The EU is based on the values of human dignity, freedom, democracy, equality, the rule of law and respect for human rights. All of these are enshrined in its Charter of Fundamental Rights. The promoting and safeguarding of these principles makes Europe a unique and worthy political project that places citizens at its core.
There is only one way to counteract Euroscepticism and (re)engage with those citizens still struggling with the consequences of the economic crisis and the severe austerity measures imposed by the EU. That is to place people’s wellbeing and respect for their personal, civil, political, economic and social rights at the heart of Europe’s policies and decisions.
The recent vote in favour of my colleague Judith Sargentini’s report on Hungary - one of this legislature’s milestones - has given the European Union a new political impetus by putting fundamental rights back on the political agenda as a core value of the integration process.
The start of proceedings against the Hungarian government for breaching European values on the rule of law establishes a positive precedent and sends a warning to other member states where human rights and rule of law are under serious threat.
Hungary is not an isolated case. In Poland, for example, there are grave concerns regarding judicial independence.
The unsolved killings of journalists Daphne Galizia in Malta and Ján Kuciak and his partner in Slovakia, threaten investigative journalism and reflect the culture of impunity and collusion between political and financial elite.
In Spain, nine Catalan social and political leaders have had been preventively imprisoned for almost a year, while seven had to go into exile. This alarming situation shows that, without doubt, there are political prisoners in the EU. Clearly, breaches of fundamental rights and rule of law can happen in any member state.

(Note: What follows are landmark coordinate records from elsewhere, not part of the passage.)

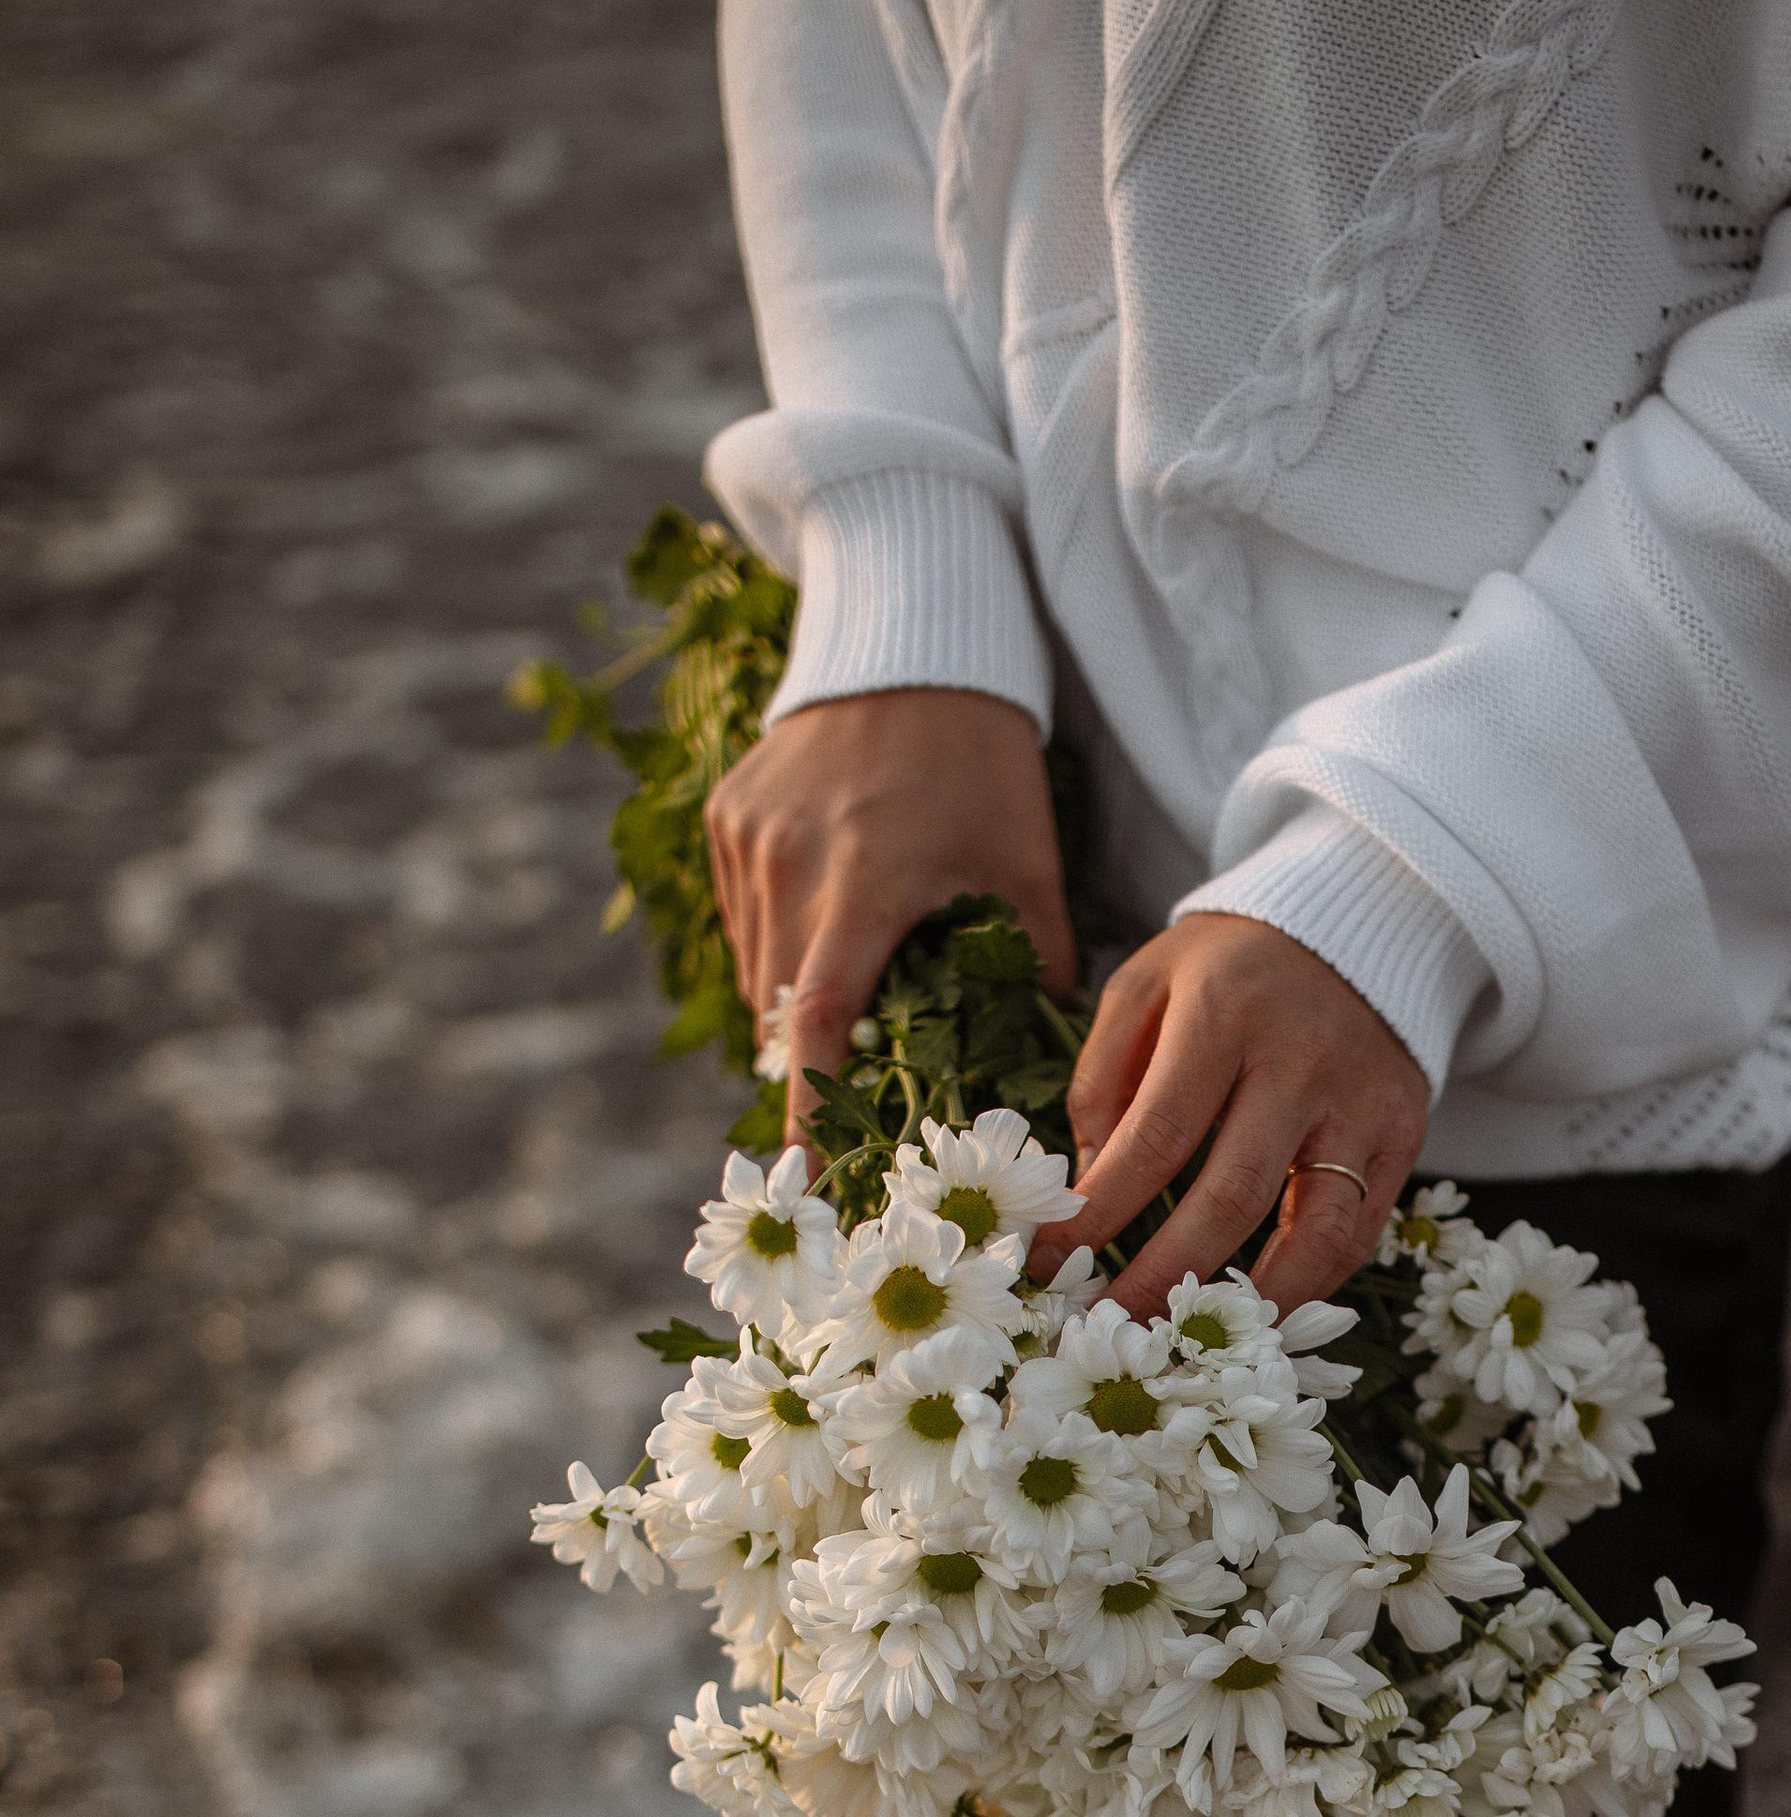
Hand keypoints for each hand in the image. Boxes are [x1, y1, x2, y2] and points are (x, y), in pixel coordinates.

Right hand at [705, 687, 1074, 1143]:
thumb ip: (1034, 969)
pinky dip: (777, 955)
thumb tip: (1037, 1067)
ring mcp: (748, 837)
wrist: (911, 637)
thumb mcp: (1027, 865)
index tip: (809, 1178)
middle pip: (779, 1010)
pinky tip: (825, 947)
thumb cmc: (985, 761)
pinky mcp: (727, 817)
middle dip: (807, 1077)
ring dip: (793, 1017)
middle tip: (843, 1129)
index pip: (820, 1020)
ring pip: (756, 970)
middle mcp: (792, 860)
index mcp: (869, 878)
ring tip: (842, 1039)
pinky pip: (743, 920)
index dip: (810, 1109)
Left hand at [1054, 913, 1427, 1320]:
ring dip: (1252, 1303)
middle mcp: (1299, 1063)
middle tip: (1114, 1328)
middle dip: (1166, 1276)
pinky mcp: (1404, 1133)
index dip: (1101, 1212)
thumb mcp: (1147, 983)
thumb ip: (1106, 1075)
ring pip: (1315, 1230)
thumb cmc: (1230, 965)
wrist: (1358, 923)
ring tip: (1195, 1345)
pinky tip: (1262, 1312)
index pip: (1156, 1136)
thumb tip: (1092, 1181)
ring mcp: (1360, 1105)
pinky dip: (1313, 1283)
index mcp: (1223, 1015)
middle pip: (1231, 1196)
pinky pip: (1361, 1230)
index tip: (1049, 1263)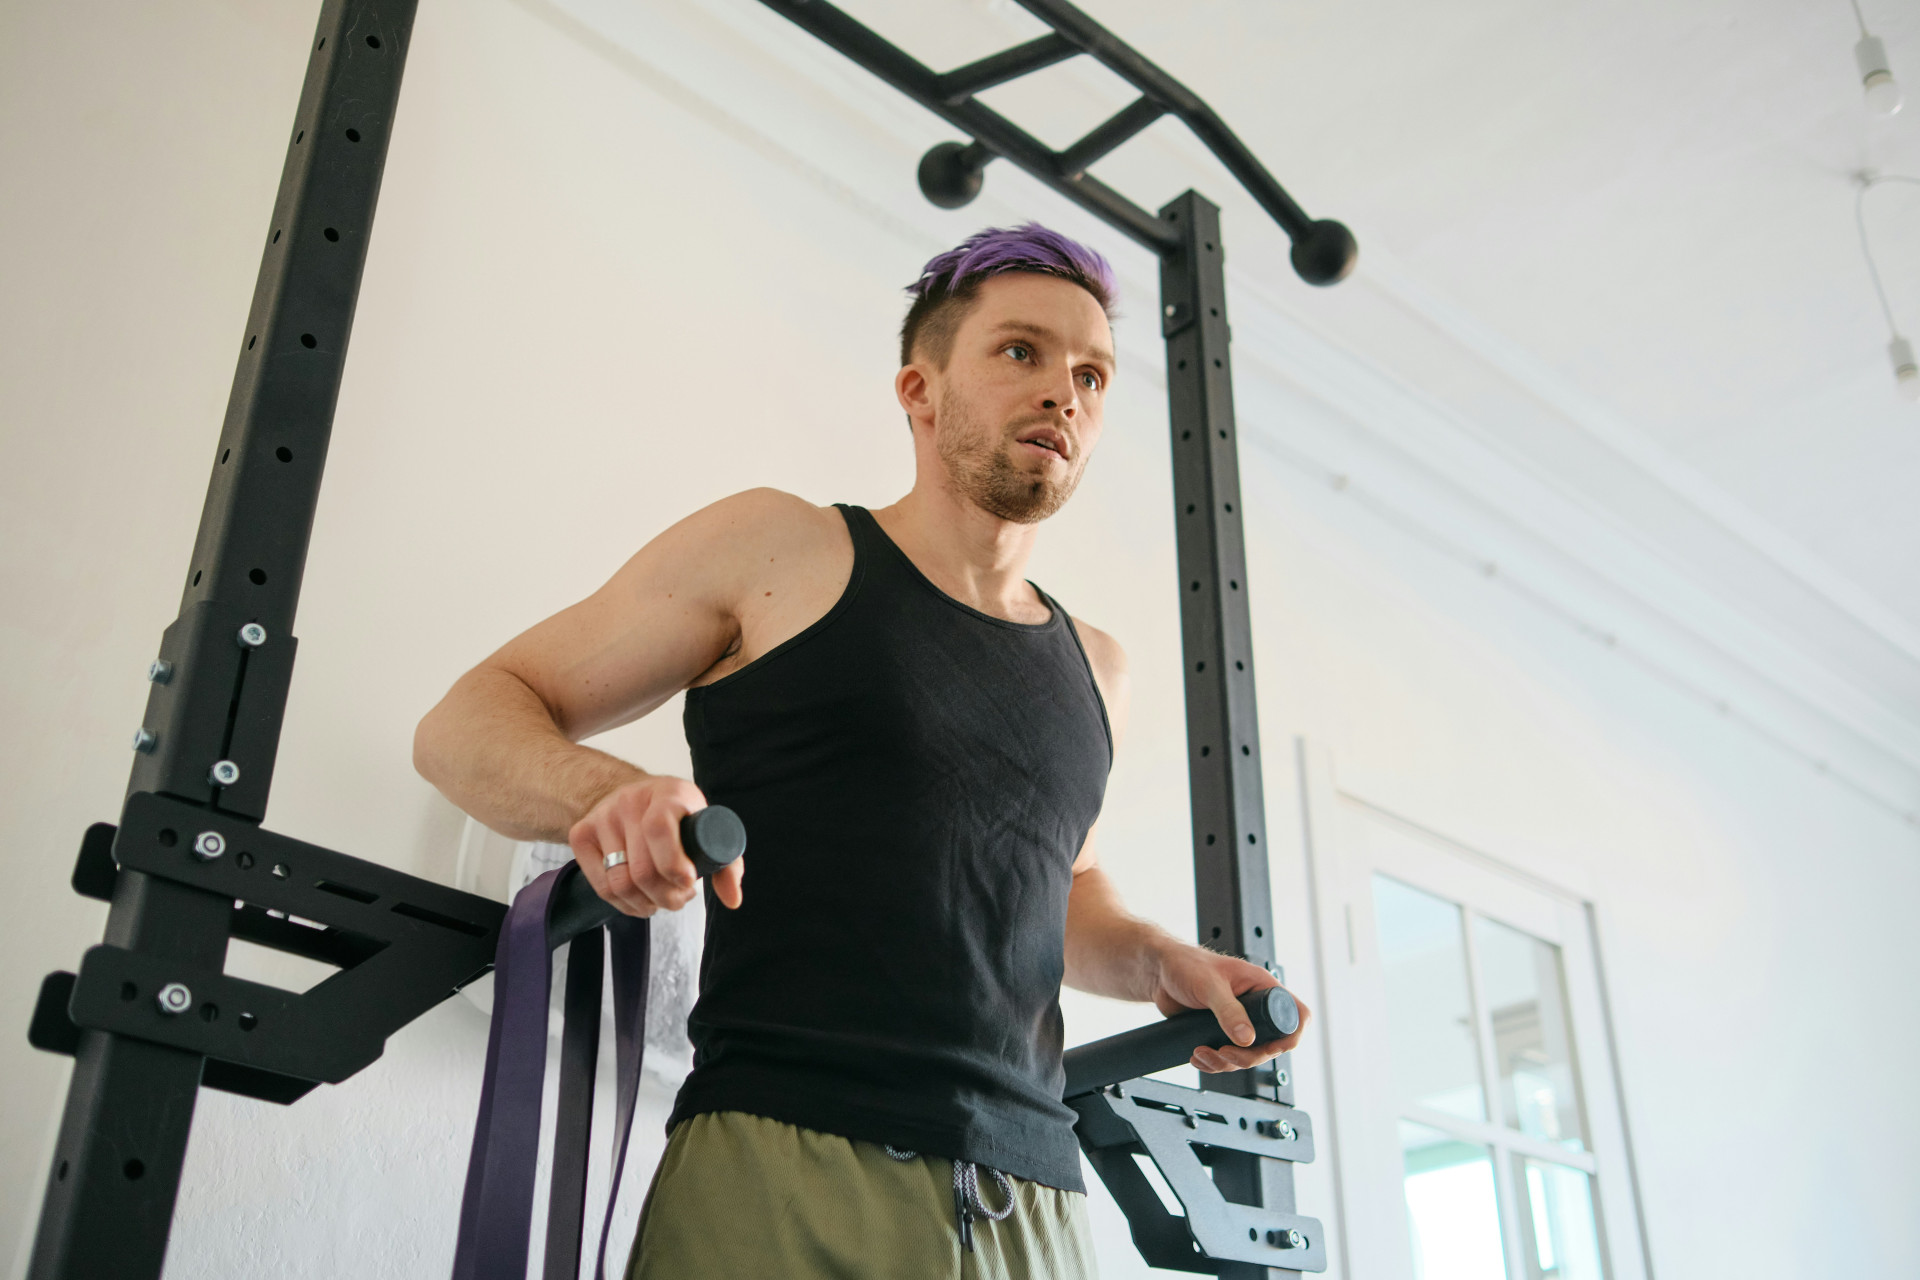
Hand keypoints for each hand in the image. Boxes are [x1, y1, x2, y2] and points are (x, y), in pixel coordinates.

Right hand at [566, 775, 744, 916]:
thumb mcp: (705, 828)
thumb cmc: (677, 817)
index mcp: (667, 794)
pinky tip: (639, 900)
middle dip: (665, 896)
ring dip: (645, 904)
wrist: (633, 795)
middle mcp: (629, 801)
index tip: (688, 883)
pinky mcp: (581, 834)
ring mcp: (602, 817)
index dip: (673, 864)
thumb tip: (732, 900)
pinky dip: (624, 904)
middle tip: (678, 899)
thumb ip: (726, 863)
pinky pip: (601, 886)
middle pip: (641, 869)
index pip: (659, 829)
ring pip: (619, 883)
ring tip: (661, 901)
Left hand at [1151, 942, 1309, 1072]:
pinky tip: (1198, 1056)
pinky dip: (1214, 1063)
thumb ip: (1228, 1010)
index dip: (1289, 1037)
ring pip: (1248, 1056)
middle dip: (1248, 1057)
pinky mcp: (1222, 1032)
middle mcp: (1255, 1006)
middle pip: (1271, 1045)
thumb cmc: (1185, 964)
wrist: (1158, 972)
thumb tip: (1247, 1038)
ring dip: (1226, 1063)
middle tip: (1224, 1054)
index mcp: (1262, 987)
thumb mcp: (1209, 985)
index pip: (1296, 1016)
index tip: (1268, 1049)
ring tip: (1202, 1053)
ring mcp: (1240, 1021)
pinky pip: (1228, 1058)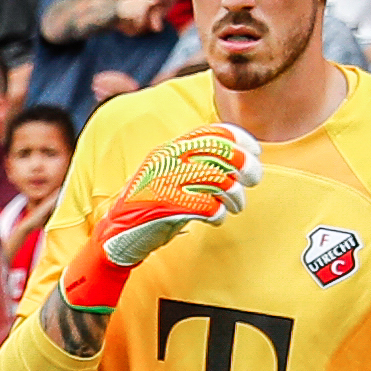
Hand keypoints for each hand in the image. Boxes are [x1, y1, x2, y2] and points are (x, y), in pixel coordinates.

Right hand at [50, 123, 257, 306]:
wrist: (116, 238)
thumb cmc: (151, 211)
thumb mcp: (171, 179)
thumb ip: (196, 167)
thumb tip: (238, 160)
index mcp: (169, 150)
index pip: (210, 132)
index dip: (238, 139)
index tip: (254, 152)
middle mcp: (166, 161)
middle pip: (218, 151)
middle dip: (243, 164)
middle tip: (254, 179)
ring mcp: (164, 182)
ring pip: (216, 178)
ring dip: (234, 193)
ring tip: (236, 205)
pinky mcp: (163, 206)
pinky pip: (205, 205)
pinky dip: (218, 212)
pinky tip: (217, 218)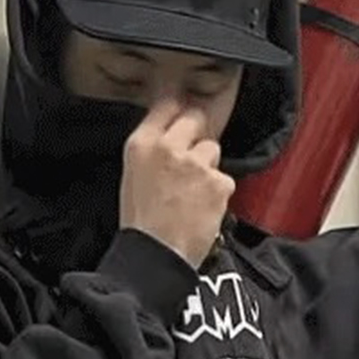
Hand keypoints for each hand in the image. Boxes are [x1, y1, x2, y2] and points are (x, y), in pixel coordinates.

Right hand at [120, 101, 233, 268]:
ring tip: (193, 193)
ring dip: (208, 167)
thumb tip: (173, 134)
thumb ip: (153, 150)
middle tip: (193, 156)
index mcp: (141, 145)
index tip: (184, 112)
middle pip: (195, 117)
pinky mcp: (218, 182)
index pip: (166, 104)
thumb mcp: (133, 176)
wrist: (156, 254)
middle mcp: (169, 147)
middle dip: (198, 132)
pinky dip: (218, 194)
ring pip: (213, 149)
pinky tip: (202, 208)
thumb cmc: (142, 223)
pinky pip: (225, 179)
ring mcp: (196, 163)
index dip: (178, 108)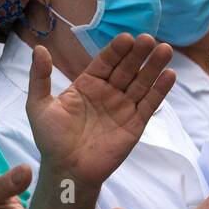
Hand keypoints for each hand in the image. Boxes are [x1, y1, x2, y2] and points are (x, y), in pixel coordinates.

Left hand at [25, 33, 175, 189]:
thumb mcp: (39, 105)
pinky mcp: (135, 124)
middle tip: (148, 40)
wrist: (66, 170)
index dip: (116, 50)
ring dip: (153, 67)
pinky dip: (160, 90)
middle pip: (127, 68)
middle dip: (138, 54)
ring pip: (141, 82)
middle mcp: (108, 92)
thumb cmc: (51, 139)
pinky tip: (169, 75)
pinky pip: (149, 104)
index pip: (105, 61)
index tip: (126, 38)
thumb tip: (39, 48)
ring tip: (165, 50)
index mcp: (87, 84)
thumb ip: (40, 77)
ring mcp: (123, 107)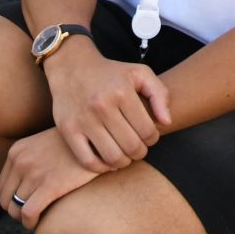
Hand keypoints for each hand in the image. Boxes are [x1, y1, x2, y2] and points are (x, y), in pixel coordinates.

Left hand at [0, 129, 100, 230]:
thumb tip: (23, 187)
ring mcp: (34, 173)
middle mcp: (21, 161)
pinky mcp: (50, 185)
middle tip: (33, 214)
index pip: (1, 188)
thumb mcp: (42, 144)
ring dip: (25, 219)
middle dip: (17, 212)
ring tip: (38, 218)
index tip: (26, 205)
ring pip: (15, 209)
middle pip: (6, 201)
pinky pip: (28, 213)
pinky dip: (30, 223)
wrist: (96, 140)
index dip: (12, 201)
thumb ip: (29, 160)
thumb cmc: (72, 146)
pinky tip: (38, 223)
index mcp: (16, 151)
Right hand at [45, 46, 172, 171]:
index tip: (148, 135)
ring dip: (124, 162)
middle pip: (132, 147)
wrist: (72, 66)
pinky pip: (88, 161)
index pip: (148, 131)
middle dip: (140, 152)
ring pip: (112, 157)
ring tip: (125, 154)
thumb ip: (160, 94)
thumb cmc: (111, 73)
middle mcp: (102, 106)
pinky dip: (102, 168)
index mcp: (122, 92)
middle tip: (138, 147)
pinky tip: (108, 161)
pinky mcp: (68, 130)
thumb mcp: (139, 73)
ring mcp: (83, 120)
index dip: (153, 138)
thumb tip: (166, 122)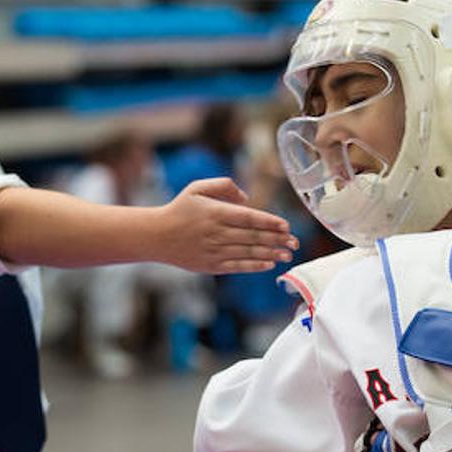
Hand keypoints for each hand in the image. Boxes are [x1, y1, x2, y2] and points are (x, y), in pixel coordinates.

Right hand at [161, 177, 297, 273]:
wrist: (156, 235)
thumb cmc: (180, 209)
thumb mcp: (197, 188)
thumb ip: (224, 186)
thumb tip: (247, 198)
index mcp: (216, 212)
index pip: (249, 218)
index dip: (270, 222)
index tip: (286, 226)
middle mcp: (217, 232)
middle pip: (253, 236)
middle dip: (277, 240)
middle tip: (295, 242)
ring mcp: (214, 250)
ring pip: (248, 252)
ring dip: (271, 254)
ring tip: (287, 254)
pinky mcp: (211, 265)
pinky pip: (237, 266)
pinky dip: (254, 265)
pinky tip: (269, 264)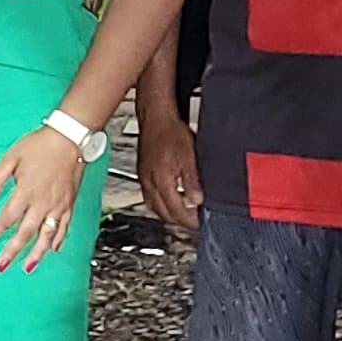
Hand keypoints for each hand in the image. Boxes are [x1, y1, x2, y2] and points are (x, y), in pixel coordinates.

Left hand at [0, 122, 89, 272]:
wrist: (70, 138)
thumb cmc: (40, 145)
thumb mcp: (11, 157)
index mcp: (25, 192)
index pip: (5, 219)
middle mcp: (42, 203)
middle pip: (25, 233)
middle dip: (12, 252)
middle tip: (0, 266)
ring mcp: (58, 206)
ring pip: (46, 236)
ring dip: (36, 254)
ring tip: (28, 267)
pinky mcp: (70, 204)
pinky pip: (65, 227)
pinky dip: (59, 240)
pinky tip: (54, 250)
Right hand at [137, 105, 200, 237]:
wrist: (156, 117)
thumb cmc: (170, 132)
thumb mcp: (189, 157)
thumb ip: (192, 182)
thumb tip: (197, 200)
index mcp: (162, 182)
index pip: (176, 211)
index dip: (189, 220)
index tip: (198, 223)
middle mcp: (150, 183)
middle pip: (164, 213)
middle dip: (179, 220)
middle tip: (192, 221)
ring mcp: (144, 179)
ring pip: (154, 208)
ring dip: (168, 214)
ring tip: (182, 214)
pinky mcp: (142, 174)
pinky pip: (149, 198)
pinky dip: (159, 204)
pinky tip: (167, 200)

With these concerns in mind, my report on the situation of fundamental rights 2017 aims to gather the main topics that were at the forefront of the EU’s daily political life last year. The topics were chosen for their social and political impact and because of a perceived urgency to address them.
In 2017, 650,000 first-time asylum seekers applied for international protection in EU member states. Meanwhile, more than 1000 refugees drowned in the Mediterranean Sea. These deaths lifted the lid on the darkest side of Europe, where member states have hijacked any type of common action based on the principle of common responsibility and solidarity.
The issues raised in many member states on the issue of separation of powers, corruption and the triggering of Article 7 have once again highlighted the rule of law as a major concern.
Womens’ fight for equality and against discrimination gained momentum with the #MeToo campaign. This gave victims of sexual assault and harassment the courage to speak out against their alleged abusers. The initiative became a worldwide phenomenon that highlighted the magnitude and severity of the situation and the need to act urgently to eradicate any form of violence against females.
Last year, we also witnessed severe backlash in several member states in the field of civil liberties, particularly those related to freedom of expression, freedom of the press and freedom of assembly. Journalists in the EU continue to be the target of attacks and pressures.
Violence, harassment, threats and xenophobic speech targeting - in particular, LGTBI people, ethnic minorities, Muslims and asylum seekers and migrants - has remained pervasive and grave across the European Union in 2017, according to the Fundamental Rights Agency (FRA).
There are other ongoing critical topics that require special attention, such as the rights of, and discrimination faced by, minorities, people with disabilities, Roma and elderly people. The protection of the most vulnerable must be EU’s driving motto. In the European Union that we believe in, no one must be left behind.
Following the FRA’s second independent external evaluation, I decided to include a specific point about the agency. The aim was to reflect the need to acknowledge its role as expert advice and as a safeguard of the fundamental rights of people living in the EU, and the need to border its scope and powers.
Finally, although the Charter of Fundamental Rights sets out those basic rights that must be respected by the EU and its member states when implementing EU law, we continue to witness worrying breaches and violations of their provisions. The purpose of Parliament’s report is to detect these and enhance the Union and members states’ compliance with our founding values.